Ocurrencias

A simple vista, sin ser un experto en el tema, la subida del salario mínimo interprofesional (SMI) hasta los 900 euros me parece un despropósito. Primero, por agravio comparativo con los muchísimos mileuristas que viven por acá. Además, el aumento del SMI repercutirá en los empleadores –muchos de ellos autónomos– que, por ejemplo, pagarán cuotas más altas a la Seguridad Social. No nos lo podemos permitir, pero ahí está, otra idea feliz, otra más de las muchas ocurrencias de nuestros mandamases.

En España estamos más atentos al detalle, mejor si morboso, que al conjunto. Nos gusta quejarnos del tráfico cuando tenemos una muy buena red de carreteras.
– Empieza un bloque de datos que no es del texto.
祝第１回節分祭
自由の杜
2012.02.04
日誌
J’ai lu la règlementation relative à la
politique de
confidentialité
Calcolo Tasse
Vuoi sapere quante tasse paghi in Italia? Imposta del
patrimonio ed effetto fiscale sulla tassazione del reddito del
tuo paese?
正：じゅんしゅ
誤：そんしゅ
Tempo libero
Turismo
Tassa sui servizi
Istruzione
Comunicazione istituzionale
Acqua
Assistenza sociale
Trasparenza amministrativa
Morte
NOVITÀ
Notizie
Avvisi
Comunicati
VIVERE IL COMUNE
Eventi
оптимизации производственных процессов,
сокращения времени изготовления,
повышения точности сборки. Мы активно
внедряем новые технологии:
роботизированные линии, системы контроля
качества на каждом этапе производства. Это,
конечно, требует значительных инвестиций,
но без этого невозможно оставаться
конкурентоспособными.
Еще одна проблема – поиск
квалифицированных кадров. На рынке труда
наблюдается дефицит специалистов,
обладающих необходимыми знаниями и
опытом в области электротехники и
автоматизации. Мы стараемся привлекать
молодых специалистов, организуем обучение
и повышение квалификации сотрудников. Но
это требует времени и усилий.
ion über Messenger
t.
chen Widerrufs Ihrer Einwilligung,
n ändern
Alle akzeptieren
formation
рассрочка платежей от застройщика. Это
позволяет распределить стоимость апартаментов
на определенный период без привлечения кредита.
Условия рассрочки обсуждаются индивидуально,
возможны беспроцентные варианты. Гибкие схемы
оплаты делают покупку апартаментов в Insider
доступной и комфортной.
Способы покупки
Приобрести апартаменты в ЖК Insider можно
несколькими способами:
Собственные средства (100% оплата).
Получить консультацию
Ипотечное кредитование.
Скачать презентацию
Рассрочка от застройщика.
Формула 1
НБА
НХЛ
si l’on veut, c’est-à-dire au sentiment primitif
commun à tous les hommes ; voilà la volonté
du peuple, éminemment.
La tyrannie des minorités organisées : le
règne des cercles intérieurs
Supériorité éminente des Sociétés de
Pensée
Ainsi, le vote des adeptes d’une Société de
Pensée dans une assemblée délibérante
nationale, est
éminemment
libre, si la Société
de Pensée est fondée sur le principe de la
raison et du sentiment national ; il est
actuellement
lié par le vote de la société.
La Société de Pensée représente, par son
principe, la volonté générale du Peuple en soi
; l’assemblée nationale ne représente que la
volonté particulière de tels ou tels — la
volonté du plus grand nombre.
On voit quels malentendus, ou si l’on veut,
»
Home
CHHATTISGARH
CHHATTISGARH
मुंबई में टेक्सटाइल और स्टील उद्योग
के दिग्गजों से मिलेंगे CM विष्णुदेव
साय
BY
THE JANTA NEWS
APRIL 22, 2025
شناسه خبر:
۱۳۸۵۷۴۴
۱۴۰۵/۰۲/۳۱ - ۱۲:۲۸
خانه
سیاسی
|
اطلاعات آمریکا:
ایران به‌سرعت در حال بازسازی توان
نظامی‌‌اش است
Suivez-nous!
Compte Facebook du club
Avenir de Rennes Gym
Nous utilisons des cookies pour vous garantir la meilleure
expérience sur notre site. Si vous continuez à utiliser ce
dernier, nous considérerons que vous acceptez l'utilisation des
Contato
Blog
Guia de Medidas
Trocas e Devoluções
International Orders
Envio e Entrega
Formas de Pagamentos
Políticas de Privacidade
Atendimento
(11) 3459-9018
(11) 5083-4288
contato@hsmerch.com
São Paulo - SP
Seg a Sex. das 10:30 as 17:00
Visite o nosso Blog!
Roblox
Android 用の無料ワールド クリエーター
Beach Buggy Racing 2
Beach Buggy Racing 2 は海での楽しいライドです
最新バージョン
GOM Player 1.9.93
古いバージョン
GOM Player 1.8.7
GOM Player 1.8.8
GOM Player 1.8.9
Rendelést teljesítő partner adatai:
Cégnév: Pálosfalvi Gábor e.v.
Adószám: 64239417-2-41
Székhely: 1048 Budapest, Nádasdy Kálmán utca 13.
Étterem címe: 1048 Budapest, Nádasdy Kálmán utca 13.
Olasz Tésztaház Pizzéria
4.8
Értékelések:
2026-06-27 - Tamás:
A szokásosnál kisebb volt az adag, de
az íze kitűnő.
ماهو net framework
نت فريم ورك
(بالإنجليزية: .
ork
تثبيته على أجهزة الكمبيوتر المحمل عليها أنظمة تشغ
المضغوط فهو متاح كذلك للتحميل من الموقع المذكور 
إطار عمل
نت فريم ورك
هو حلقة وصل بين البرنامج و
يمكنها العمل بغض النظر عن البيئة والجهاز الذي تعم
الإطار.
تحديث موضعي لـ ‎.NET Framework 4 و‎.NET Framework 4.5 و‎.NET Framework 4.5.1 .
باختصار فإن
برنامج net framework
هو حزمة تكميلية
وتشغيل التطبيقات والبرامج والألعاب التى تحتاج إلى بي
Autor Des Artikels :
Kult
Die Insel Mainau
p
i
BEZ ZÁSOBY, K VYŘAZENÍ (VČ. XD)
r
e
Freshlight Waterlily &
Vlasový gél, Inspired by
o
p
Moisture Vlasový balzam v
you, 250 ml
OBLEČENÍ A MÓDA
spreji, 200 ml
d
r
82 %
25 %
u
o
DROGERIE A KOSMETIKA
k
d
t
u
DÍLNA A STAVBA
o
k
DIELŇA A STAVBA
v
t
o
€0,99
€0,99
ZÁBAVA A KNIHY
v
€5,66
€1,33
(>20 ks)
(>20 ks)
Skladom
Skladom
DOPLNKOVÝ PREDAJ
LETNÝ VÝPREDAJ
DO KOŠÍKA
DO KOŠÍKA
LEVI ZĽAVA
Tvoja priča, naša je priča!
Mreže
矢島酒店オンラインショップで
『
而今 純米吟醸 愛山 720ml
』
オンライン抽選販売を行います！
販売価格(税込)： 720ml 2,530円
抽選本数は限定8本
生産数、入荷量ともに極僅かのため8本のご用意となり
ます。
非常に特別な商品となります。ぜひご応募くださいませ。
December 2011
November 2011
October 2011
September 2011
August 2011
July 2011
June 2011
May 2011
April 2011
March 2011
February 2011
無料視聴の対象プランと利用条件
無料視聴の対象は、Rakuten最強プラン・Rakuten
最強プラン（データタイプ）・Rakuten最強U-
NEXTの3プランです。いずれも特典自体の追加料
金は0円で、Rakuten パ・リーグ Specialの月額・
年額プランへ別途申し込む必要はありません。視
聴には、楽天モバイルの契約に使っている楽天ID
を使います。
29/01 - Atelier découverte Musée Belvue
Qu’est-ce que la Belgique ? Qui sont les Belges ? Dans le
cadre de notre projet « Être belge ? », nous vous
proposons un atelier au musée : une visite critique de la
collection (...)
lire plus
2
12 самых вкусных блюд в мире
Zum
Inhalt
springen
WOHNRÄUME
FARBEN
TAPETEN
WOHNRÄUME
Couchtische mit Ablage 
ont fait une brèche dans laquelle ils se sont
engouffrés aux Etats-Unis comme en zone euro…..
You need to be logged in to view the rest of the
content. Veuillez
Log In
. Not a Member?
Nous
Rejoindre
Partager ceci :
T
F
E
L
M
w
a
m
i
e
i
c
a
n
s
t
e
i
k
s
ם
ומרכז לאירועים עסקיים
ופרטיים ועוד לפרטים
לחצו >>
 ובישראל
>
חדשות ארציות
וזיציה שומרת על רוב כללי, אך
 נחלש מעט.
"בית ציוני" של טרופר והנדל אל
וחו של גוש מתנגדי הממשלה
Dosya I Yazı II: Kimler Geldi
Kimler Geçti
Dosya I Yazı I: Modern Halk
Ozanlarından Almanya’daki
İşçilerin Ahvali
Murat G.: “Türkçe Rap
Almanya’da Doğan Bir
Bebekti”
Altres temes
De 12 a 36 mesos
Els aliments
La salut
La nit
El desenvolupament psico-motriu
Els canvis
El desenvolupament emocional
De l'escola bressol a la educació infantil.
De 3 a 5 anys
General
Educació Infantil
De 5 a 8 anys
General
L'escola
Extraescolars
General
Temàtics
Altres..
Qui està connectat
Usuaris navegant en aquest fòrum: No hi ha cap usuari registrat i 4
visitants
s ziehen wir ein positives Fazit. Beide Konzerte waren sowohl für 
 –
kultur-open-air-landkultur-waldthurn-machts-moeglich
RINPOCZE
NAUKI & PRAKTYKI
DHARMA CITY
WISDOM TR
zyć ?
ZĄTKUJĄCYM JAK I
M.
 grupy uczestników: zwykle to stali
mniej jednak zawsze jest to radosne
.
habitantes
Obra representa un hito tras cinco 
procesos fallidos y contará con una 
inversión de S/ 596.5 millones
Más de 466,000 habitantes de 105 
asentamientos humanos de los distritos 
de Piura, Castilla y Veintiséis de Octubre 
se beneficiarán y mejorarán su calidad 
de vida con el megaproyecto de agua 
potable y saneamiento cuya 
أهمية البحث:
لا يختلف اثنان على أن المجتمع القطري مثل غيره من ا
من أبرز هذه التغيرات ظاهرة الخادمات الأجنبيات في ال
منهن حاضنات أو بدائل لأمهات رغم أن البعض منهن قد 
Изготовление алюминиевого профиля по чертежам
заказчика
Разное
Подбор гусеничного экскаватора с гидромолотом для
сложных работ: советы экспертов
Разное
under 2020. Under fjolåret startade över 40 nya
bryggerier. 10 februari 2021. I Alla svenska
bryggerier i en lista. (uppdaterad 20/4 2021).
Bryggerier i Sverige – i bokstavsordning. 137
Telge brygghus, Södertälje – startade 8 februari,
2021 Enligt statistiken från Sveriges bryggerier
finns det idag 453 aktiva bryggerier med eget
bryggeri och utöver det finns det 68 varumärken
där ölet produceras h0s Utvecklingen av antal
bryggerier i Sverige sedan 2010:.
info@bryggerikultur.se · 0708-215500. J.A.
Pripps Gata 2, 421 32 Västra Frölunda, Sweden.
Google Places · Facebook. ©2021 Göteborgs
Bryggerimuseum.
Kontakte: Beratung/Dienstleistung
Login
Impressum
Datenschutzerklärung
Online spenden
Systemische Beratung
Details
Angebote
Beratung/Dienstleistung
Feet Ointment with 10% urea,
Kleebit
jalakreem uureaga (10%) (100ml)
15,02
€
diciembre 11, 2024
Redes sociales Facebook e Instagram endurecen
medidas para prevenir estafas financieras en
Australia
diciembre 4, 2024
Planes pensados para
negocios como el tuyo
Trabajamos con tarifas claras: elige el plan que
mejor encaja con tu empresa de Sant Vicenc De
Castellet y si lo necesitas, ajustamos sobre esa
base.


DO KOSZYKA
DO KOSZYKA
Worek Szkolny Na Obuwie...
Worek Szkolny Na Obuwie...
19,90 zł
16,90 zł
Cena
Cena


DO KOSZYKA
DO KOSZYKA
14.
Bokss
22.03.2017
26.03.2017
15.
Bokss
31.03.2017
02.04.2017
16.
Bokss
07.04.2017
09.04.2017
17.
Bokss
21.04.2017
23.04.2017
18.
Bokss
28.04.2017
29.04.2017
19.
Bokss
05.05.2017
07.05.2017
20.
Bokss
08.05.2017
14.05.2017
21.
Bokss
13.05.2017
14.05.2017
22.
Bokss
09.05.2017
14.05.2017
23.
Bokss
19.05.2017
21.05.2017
Defendemos a las minorías a costa de las mayorías –¡Vivan las bicis, que se mueran los coches!– sin importarnos nada nuestros propios principios –¡Aquí solo se es igual si se es de determinada manera!–. Nos desvivimos por los sucesos mientras sudamos ampliamente de las cuestiones que realmente amenazan nuestro Estado de Bienestar.

Por ejemplo, la Deuda Pública está situada en unos niveles temerarios gracias a los últimos gobiernos –da igual el color–. Sin embargo, nada mejor que aumentar el gasto público en unos Presupuestos que, por otra parte, son de quita y pon según le pete al Presidente del Gobierno o similar. Después de todo, importa el detalle, mandan las ocurrencias que puedan tener cierto rédito electoral.

Porque, ¿qué es lo que necesita España, no hoy ni mañana, sino dentro de unos años? ¿En serio podemos permitirnos ese SMI? Con las cifras de paro que tenemos, ¿podemos jugar al populismo barato? ¿En qué principios y en qué ideas generales se basan las decisiones/ocurrencias de cualquiera de los grandes líderes nacionales/regionales/locales?

En España no se está mal. Nada mal. A los viejos valores tradicionales como la cerveza fresquita o las olivas se unen una magnífica red de hospitales, unos buenos sistemas de transporte público, una amplia cobertura de centros educativos. Todo es mejorable, por supuesto… pero, personalmente, me gustaría más pensar en la supervivencia del Estado de Bienestar que seguir escuchando los cantos de sirena –las memeces– de los necios de turno.

Porque, mientras hablan de estas nimiedades, mientras discuten agriamente sin jugarse su propio sueldo, la Justicia funciona en precario, el sistema de pensiones corre peligro de quiebra y/o extinción y las fuerzas de seguridad vagan acogotadas ante la presión y el desprecio de los “antisistema” y de todos aquellos que se creen con derecho a todo sin tener responsabilidad alguna.

¡Basta ya de detalles, de medidas a corto plazo, de ir arañando votos con este gesto o aquel desmadre! ¡Basta ya de ocurrencias de niño pequeño que desdicen no ya la gran política, sino la política a secas! El espectáculo supera con creces el esperpento, va mucho más allá de las previsiones más pesimistas de Pío Baroja.

Porque estos donnadies que quieren decidir sobre nuestro futuro tienen la madurez de un hueso de aceituna, el intelecto de una morcilla y los principios de un Antifonte analfabeto.

El emperador va desnudo… y todos con la mirada en el ombligo propio… mientras ocurrencias y ocurrencias van desgastando aún más el espíritu de una nación quizás senil.

P.S.: Por fin una buena ocurrencia: por unanimidad se ha decidido en el Congreso devolver Filosofía al ruedo de la educación escolar. Bienvenida sea, aunque de nada valdrá si no prima la reflexión sobre la memoria, el pensamiento cercano sobre los terrenos más oscuros de la ontología y la epistemología. El domingo hablaré del tema más detenidamente.